On entend régulièrement les communiquants de la Poste, qui sont passés maîtres dans l’art de présenter la situation de l’entreprise comme dramatique pour mette la pression sur les salariés, expliquer que le trafic baisse. Les réductions d’effectifs seraient liées à ça. En fait, sur le terrain, les centres de distribution croulent sous les flux et les heures supplémentaires sont devenues la norme. Pourquoi ? D’abord, évidemment, parce que le nombre d’emploi supprimés est loin au delà de ce que représente le remplacement d’un certain nombre de courriers papiers par les emails. Mais il n’y a pas que cela : ce que La Poste oublie de dire, c’est qu’elle connait une ascension vertigineuse du trafic colis, qui explose du fait de la généralisation du commerce en ligne. On aprend ainsi, au détour de l’annonce de cette opération de mise au travail le 20 décembre, que le premier client du groupe est désormais Amazon, la fameuse multinationale connue pour les conditions de travail délétères qu’elle impose à ses salariés. « Quand ils ont séparé l’activité colis de celle courrier il y a quelques années, ça leur a permis de multiplier les recours à la sous-traitance pour faire baisser leurs coûts côté colis. Maintenant que c’est fait ils veulent refusionner le courrier avec la partie colis qu’ils ont gardé (la plus rentable), et tout faire porter au facteur. C’est ce qu’ils appellent la "polyvalence" ». Avec les centaines de millions d’euros de bénéfices réalisés par la banque postale, on comprend là d’où sortent les résultats tout à fait favorables (pour les actionnaires, au premier rang desquels l’Etat lui même) que fait la Poste ces dernières années.

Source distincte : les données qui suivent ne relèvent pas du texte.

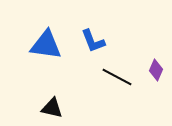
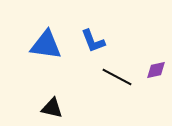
purple diamond: rotated 55 degrees clockwise
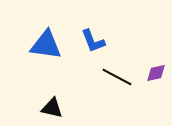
purple diamond: moved 3 px down
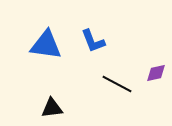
black line: moved 7 px down
black triangle: rotated 20 degrees counterclockwise
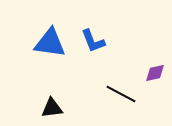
blue triangle: moved 4 px right, 2 px up
purple diamond: moved 1 px left
black line: moved 4 px right, 10 px down
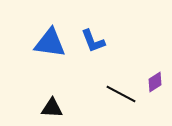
purple diamond: moved 9 px down; rotated 20 degrees counterclockwise
black triangle: rotated 10 degrees clockwise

« En fait ce qu’ils cherchent à faire, c’est à ne plus aviser, c’est à dire ne plus avoir à stocker les colis sur les guichets quand le facteur ne trouve pas le destinataire chez lui. Car mettre comme ça des colis en instance leur coûte de l’argent. Au bout de la chaîne, leur but c’est de supprimer des postes et de pouvoir fermer des bureaux, en supprimant ce service. Et pour cela, ils veulent faire travailler les facteurs les soirs et les weekend, quand les gens sont chez eux. C’est déjà le cas dans le 14e à Paris, le bureau ouvre à 4 ou 5h et ferme à 22h, et fonctionne sur trois équipes, une du matin, une en journée, une du soir ».

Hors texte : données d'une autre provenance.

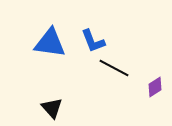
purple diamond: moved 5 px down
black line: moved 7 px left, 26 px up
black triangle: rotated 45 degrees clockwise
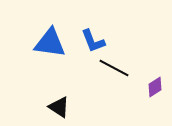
black triangle: moved 7 px right, 1 px up; rotated 15 degrees counterclockwise
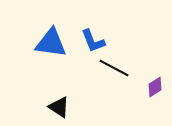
blue triangle: moved 1 px right
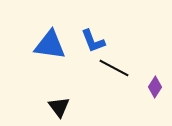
blue triangle: moved 1 px left, 2 px down
purple diamond: rotated 25 degrees counterclockwise
black triangle: rotated 20 degrees clockwise
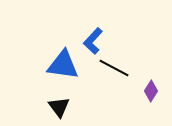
blue L-shape: rotated 64 degrees clockwise
blue triangle: moved 13 px right, 20 px down
purple diamond: moved 4 px left, 4 px down
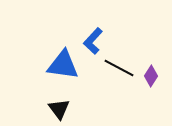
black line: moved 5 px right
purple diamond: moved 15 px up
black triangle: moved 2 px down
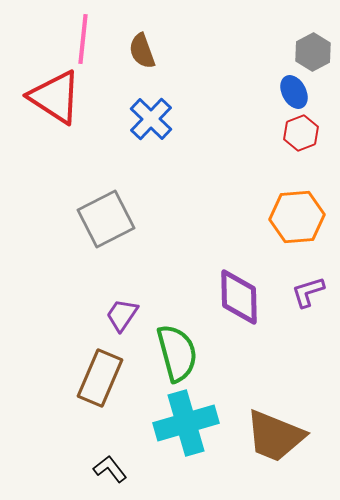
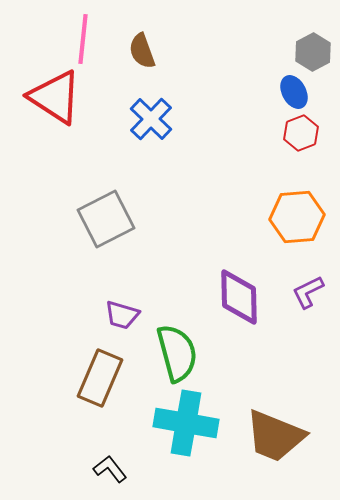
purple L-shape: rotated 9 degrees counterclockwise
purple trapezoid: rotated 108 degrees counterclockwise
cyan cross: rotated 26 degrees clockwise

Résister à la macronisation de La Poste

Si, à la tête de La Poste, on avance pas à pas, ce n’est que parce que l’on craint la réaction des facteurs, dans une entreprise où plus de 80 000 emplois ont été supprimés en quinze ans, et où les rythmes de travail sont souvent devenus intenables, soumis aux réorganisations permanentes et à la fermeture des bureaux. Depuis plusieurs années, les grèves et les mouvements de résistance sont permanents sur le groupe, mais restent relativement isolés faute d’objectif unifiant, et parce que la direction a développé toute une stratégie de division en attaquant étape par étape, bureau par bureau. Le tout complété d’une bonne dose de répression, jusqu’à la révocation, pour la première fois depuis 1951, d’un facteur fonctionnaire, Yann Le Merer. C’est avec la même stratégie qu’elle cherche désormais à installer, progressivement, le travail dominical. Mais le tour est gros et rien ne dit qu’il passera facilement.